Theory:

The pattern of rhymes at the ending of each line in a poem is called a rhyme scheme. Letters (A,B,C...) are usually used to express which lines rhyme. Verses that are designated with the same letter are said to rhyme with each other. It is also known as an arrangement of rhymes in a stanza or a poem.
Example:
1. For easier understanding of the concept, let us take a famous nursery rhyme, written by Jane Taylor as an example.
 
Twinkle twinkle little star,
How I wonder what you are.
Up above the world so high
Like a diamond in the sky.
We see that the first two lines rhyme with each other (star-are); the second two lines rhyme with each other (high-sky). Let us name each line as \(A\), \(B\) depending on the words that rhyme with each other.
 
Twinkle twinkle little star,
A
How I wonder what you are. A
Up above the world so high,B
Like a diamond in the sky. B
It can thus be seen that this poem follows \(AABB\) pattern.

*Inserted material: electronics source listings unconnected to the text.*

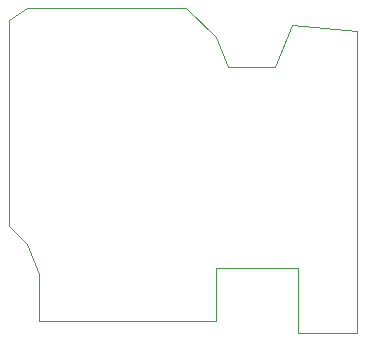
<source format=gbr>
%TF.GenerationSoftware,KiCad,Pcbnew,9.0.7*%
%TF.CreationDate,2026-02-08T21:28:46-06:00*%
%TF.ProjectId,Power,506f7765-722e-46b6-9963-61645f706362,rev?*%
%TF.SameCoordinates,Original*%
%TF.FileFunction,Profile,NP*%
%FSLAX46Y46*%
G04 Gerber Fmt 4.6, Leading zero omitted, Abs format (unit mm)*
G04 Created by KiCad (PCBNEW 9.0.7) date 2026-02-08 21:28:46*
%MOMM*%
%LPD*%
G01*
G04 APERTURE LIST*
%TA.AperFunction,Profile*%
%ADD10C,0.050000*%
%TD*%
G04 APERTURE END LIST*
D10*
X195500000Y-87000000D02*
X196500000Y-89500000D01*
X200500000Y-89500000D01*
X202000000Y-86000000D01*
X207500000Y-86500000D01*
X207500000Y-94000000D01*
X207500000Y-97000000D01*
X207500000Y-107500000D01*
X207500000Y-112000000D01*
X202500000Y-112000000D01*
X202500000Y-106500000D01*
X195500000Y-106500000D01*
X195500000Y-111000000D01*
X191500000Y-111000000D01*
X188500000Y-111000000D01*
X185500000Y-111000000D01*
X184500000Y-111000000D01*
X182000000Y-111000000D01*
X180500000Y-111000000D01*
X180500000Y-110000000D01*
X180500000Y-107000000D01*
X179500000Y-104500000D01*
X178000000Y-103000000D01*
X178000000Y-85500000D01*
X179500000Y-84500000D01*
X193000000Y-84500000D01*
X195500000Y-87000000D01*
M02*

</source>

Rhyme scheme of the poem "Lessons in Life" - written by Daniel Ho / Bridgette Bryant, is as follows:

Having a friend is like planting a flower
A
Show love and kindness it one day will bloom
B
Let’s be aware as we walk on this planet
C
Even the tiniest creature needs room.
B
 
 
Lessons in life aren’t always so simple
D
Nothing you’re given will ever come free
E
Even the smallest of gifts deserves “thank you”
F
I respect you and you respect me
E
I think of you and you think of me.
E
 
 
Remember everyone here is important
G
When you’re forgotten it makes you feel sad
H
Know that you matter and you make a difference
I
Let no one shame you or make you feel bad.
H
 
  
Lessons in life aren’t always so simple
D
Nothing you’re given will ever come free
E
Even the smallest of gifts deserves “thank you”
F
I respect you and you respect me
E
I think of you and you think of me.
E
 
Important!
The overall rhyme scheme of the poem is \(ABCB\ DEFEE\ GHIH\ DEFEE\).